The five-storey building with underground parking had 68,000 square feet of office space.

Ruparell said it was vacant for just over a year prior to Silver Hotel Group purchasing it in 2018 from Artis REIT for between $9 million and $10 million. Silver had been looking specifically for a property which could be converted.

“We bought it with the intention to turn it into a hotel. We’ve been in Calgary since the early 1970s and I’ve had hotels in the past and other real estate in town. We’ve had hotels downtown. . . . We’re familiar with the market. We understand it.”

Having successfully developed and launched urban boutique hotels in Toronto, Ruparell said he believes in the format and needed the right location to make the financials work.

“The choice was to buy land and build new, but frankly given the price of land and the development costs to make our economics work we would have had to build quite a large hotel, especially given that we were fairly high-end and we wanted to be a boutique hotel,”” he explained.

“I couldn’t really amortize a brand new building for 100 to 200 rooms into a downtown piece of land, especially with the market the way it was. Even with the downturn that we had . . . land prices and development costs, it would have been quite cost-prohibitive.”

The Westley to soft launch June 29

The idea to find a smaller building in a depressed office market made better economic sense. The downtown office market in Calgary has a vacancy rate in the neighbourhood of 30 per cent overall, but higher at the west end of the central business district.

“I looked at a number of buildings downtown, trying to find one that would be well-suited for a conversion into a hotel. Every building has a nuance; the floor plate, where the elevators are, mechanical systems, how close it is to the centre of downtown . . .

“There’s a lot of nuances. When we saw this building, we very quickly realized it had the most potential and very good bones.”

The Westley Hotel

The Westley Hotel has an open transition from the restaurant to the hotel lobby, two functional meeting spaces, a sunlit fitness facility and an outdoor patio. (Courtesy The Hilton)

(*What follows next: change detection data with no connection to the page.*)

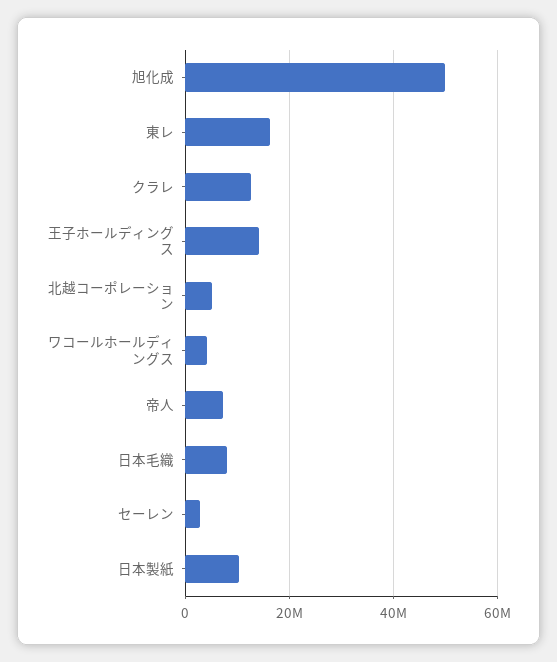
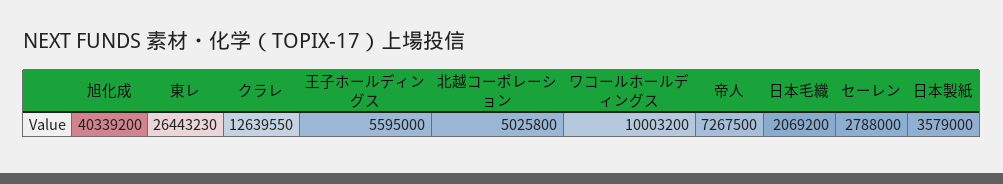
  {
-   "旭化成": 50000000,
+   "旭化成": 40339200,
-   "東レ": 16000000,
+   "東レ": 26443230,
    "クラレ": 12639550,
-   "王子ホールディングス": 14000000,
+   "王子ホールディングス": 5595000,
    "北越コーポレーション": 5025800,
-   "ワコールホールディングス": 4000000,
+   "ワコールホールディングス": 10003200,
    "帝人": 7267500,
-   "日本毛織": 8000000,
+   "日本毛織": 2069200,
    "セーレン": 2788000,
-   "日本製紙": 10000000
+   "日本製紙": 3579000
  }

The Westley Hotel, which will have a soft launch June 29 with grand opening July 6, has 104 rooms and is part of the Hilton’s Tapestry Collection Hotels. The pet-friendly hotel has an open transition from the restaurant to the hotel lobby, two functional meeting spaces, a sunlit fitness facility and an outdoor patio.

“The name is really derived from our desire to create a bit of character for the hotel – to have something very distinct. It’s a distinct hotel . . . one of a kind. And we wanted to make sure that we came up with a name that somehow paid homage to where we are here in the West,” said Ruparell.

“The Westley really resonated well with all of our stakeholder groups and we felt it gave us a particular nuance and character we can build upon as we develop the brand. It’s not a particular link to anything in the past. It’s something new.”

Ruparell did not reveal the total conversion cost.

However, he said the conversion was not straightforward.

“We took a chance”

“We took a chance,” Ruparell admitted. “We bought the building and then we demolished the entire building inside. All we left was the central core, the elevators which we modernized.

“The entire HVAC system, the electrical system, all interiors were basically brought right down to a core. By doing that, we were then able to design the space as opposed to having to design the building and not know what the real issues are.

“Once we knew we had the building envelope under control we had everything removed, it became easier to design it from that approach because now we could design the rooms, the hotel. . . . By planning ahead and being able to do the demolition and really knowing what we were dealing with, I think we took a lot of the complexity out of it.”

Interior demolition work began in late 2018. Design work was finished in the spring of 2019. Construction began in the summer of 2019.

Silver Hotels Calgary Ltd., has about 20 hotels across Canada. In Calgary it has four hotels, the other three under the Holiday Inn Express banner.